Lou Reed & Metallica – Lulu

luluJakiś czas się wzbraniałem. Mówiłem sobie: po co? Denerwować się? Psuć sobie humor? Marnować półtorej godziny? Ale w końcu się zebrałem w sobie i posłuchałem… Dlaczego nie ma tutaj zdjęcia albumu na moim Pianocrafcie? Bo nie kupiłem tego chłamu, posłuchałem go w internecie. Zastanawiam się czym kierowali się artyści nagrywając to ekhm „dzieło”. Podczas gdy thrashowe legendy nagrywają genialne płyty (przykłady? Exodus – Exhibit B, Overkill – Ironbound, Megadeth – Endgame bo 13tka nie jest do końca gatunkowa, Anthrax – Worship Music, Slayer też nie zbacza z wytyczonego wiele lat temu szlaku) Metallica odcina kupony, rozmienia się na coraz drobniejsze, jedzie na nazwie i popularności.

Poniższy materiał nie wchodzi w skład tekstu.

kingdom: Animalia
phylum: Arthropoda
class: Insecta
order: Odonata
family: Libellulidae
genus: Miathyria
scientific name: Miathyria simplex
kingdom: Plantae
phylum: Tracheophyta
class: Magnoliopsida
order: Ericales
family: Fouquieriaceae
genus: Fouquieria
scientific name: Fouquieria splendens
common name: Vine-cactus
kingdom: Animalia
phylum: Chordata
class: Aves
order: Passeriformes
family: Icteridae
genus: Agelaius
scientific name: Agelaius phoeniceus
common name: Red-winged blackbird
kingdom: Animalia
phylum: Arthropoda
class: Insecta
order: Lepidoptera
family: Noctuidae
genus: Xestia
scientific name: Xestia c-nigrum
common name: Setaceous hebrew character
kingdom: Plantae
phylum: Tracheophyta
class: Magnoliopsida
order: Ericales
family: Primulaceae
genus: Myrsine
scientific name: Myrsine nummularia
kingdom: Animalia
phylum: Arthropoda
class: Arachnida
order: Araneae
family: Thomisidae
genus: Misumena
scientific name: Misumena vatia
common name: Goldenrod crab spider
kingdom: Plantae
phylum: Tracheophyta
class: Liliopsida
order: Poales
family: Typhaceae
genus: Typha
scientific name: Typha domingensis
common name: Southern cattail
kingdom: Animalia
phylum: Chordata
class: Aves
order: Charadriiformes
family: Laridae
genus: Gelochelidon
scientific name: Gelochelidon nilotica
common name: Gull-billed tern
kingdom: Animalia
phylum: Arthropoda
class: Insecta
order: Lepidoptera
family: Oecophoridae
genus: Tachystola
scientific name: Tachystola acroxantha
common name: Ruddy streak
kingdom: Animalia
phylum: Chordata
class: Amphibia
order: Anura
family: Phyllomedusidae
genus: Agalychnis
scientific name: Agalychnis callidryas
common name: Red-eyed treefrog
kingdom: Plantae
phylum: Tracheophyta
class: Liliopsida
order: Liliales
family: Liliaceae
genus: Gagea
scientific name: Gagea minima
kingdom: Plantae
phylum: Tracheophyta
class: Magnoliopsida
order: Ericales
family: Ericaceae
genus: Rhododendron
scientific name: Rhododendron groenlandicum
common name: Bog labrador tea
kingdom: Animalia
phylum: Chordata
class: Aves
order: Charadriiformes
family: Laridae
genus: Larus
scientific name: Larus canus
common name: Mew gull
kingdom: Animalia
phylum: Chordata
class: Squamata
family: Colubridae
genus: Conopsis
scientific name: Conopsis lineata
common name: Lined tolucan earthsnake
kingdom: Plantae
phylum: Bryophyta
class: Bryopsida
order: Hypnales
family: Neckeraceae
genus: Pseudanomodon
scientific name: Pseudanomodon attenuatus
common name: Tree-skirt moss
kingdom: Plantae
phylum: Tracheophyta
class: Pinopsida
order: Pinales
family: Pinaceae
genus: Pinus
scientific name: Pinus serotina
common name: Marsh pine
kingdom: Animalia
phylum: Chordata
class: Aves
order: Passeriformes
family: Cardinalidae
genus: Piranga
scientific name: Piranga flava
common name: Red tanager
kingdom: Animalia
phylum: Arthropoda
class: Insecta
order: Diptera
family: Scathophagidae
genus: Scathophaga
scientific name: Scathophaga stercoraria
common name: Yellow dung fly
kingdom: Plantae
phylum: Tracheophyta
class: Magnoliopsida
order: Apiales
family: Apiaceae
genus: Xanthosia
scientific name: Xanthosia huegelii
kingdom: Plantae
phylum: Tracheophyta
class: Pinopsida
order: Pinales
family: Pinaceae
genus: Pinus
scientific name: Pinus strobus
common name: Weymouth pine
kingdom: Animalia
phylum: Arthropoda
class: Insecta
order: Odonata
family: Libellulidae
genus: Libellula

Ciekawy jestem czy ktokolwiek kupiłby to gówno jakby to inni muzycy nagrali. Szczerze wątpię. A spójrzmy prawdzie w oczy – Metallica ostatni dobry thrashowy album nagrała w 1988 roku… Czarny był jeszcze znośny, późniejsze 2 to padaka totalna, St. Anger brzmi jak amatorska garażowa łupanina(chociaż momentami jest fajnie), a DM też wysokim poziomem nie grzeszy. Jakoś wyżej wymienione przeze mnie kapele udowadniają, że można brzmieć w okolicach 2010 roku jak stara szkoła thrashu z lat 80tych. Meta tego nie potrafi. Wracając do Lulu: słuchanie tego syfu jest męczarnią, muzyka momentami jest jeszcze do strawienia (chociaż w większości ciężkostrawna) ale wokal Lou już nie. Reed brzmi jak skacowany, śmierdzący, stary menel marudzący o tym, że nie ma kasy na klina po kilkudniowej libacji. Bez ładu, bez składu, bez sensu i zupełnie niepotrzebnie. Nie wiem dla jakiej grupy odbiorców ta płyta jest skierowana. Sadomasochistów? A gadanie, że to jest poboczny projekt a nie nowa płyta Mety? Niech oni się lepiej zbiorą w sobie i nagrają godnego następcę …and Justice bo od ponad 20 lat im to nie wychodzi. Mówić o Lulu, że jest słaba to jakby ją komplementować i wychwalać. Jak dla mnie marazm, degrengolada, chłam, badziew, szmelc, bubel, syf, kiła i mogiła. Omijać szerokim łukiem. Wrogowi bym tego nie kupił.

Moja ocena -> 1/10

7 myśli nt. „Lou Reed & Metallica – Lulu”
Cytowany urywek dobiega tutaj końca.